I’ve written on this subject before so that means that I still needed some work on the word ‘no’. So many times, when I have said ‘no’, I was afraid. Afraid of the power of the word, afraid that people wouldn’t like me, afraid that I would mess up the status quo, afraid that someone would get mad, afraid to use my God-given mind, afraid of the sound of my voice. Hoping that my voice wouldn’t betray me by shaking, afraid that my tears would fall out of my eyes and that I would appear weak.
Then, last week happened. Suffice it to say that all hell broke loose, every fear came at me face-first, humiliation, defeat, death, weakness, sadness. Everything manifested itself physically with me violently ill vomiting all over the car while driving on the freeway. As I sat at my friend’s house, cooled off, and calmed myself, I had just enough energy to get in my car and drive home slowly. Nothing really hit me until the next day…here I was physically sick and still trying to control every part of my world, trying to keep that lid on tight. Well, of course, that didn’t end well. I was still throwing up and still trying to do it all myself, trying to control the rage and action of others. Then it hit me, by letting go and by saying ‘no’ and meaning it, I could get myself back in gear.
I had an assignment in a support group I belonged to a couple of years ago: our assignment was to say ‘no’ and mean it, with no apologies, no ‘I’m sorry’ after that ‘no’. I was all big and bad in my group and then promptly went outside to get gasoline, when someone came up and asked me for money. First thing out of my mouth: “I’m sorry but no…” Fail. LOL.
Fast forward 3 or 4 days, I’m still a little shaken up but my resolve is stronger than ever. For me and for others, for the good of all concerned, it is time to say “no” and mean it, no apologies, no excuses, no rage, no anger, and most important, no fear. I am sifting through all of the crazyass madness that took place in the past week, I am sorting out the good and bad, the things I must say no to, for my own good. It will not be easy. It will not be pretty, It is necessary, It is time to say no to drama, to anger, to rage, to control, to keeping things in, to keeping quiet, to letting myself down time and time again. Saying ‘no’ will allow me to heal, to stop living in fear of what others want, think and/or do. I can now see that I have been through worse and, at the end of the day, when I thought about it, it was when I said “No” that things truly changed for the better, it’s all in how you look at things.

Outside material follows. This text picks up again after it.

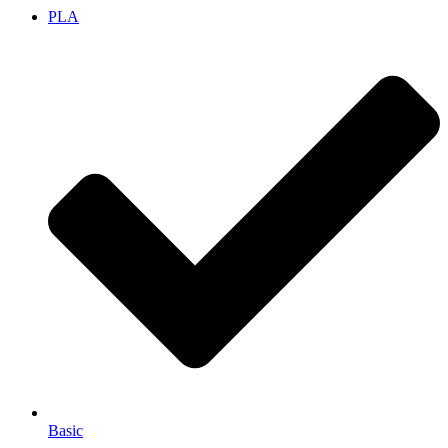
PLA
Basic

I have lost so much in the past few days, but I have gained something too: thanks to the grace of God, I’ve been able to gain perspective, which I really needed, I was able to see that, things happen, no one is perfect, and that no one should live life with a pit of negativity in their stomach. NO is a complete sentence and respecting my boundaries will never lead me wrong, no matter what happens.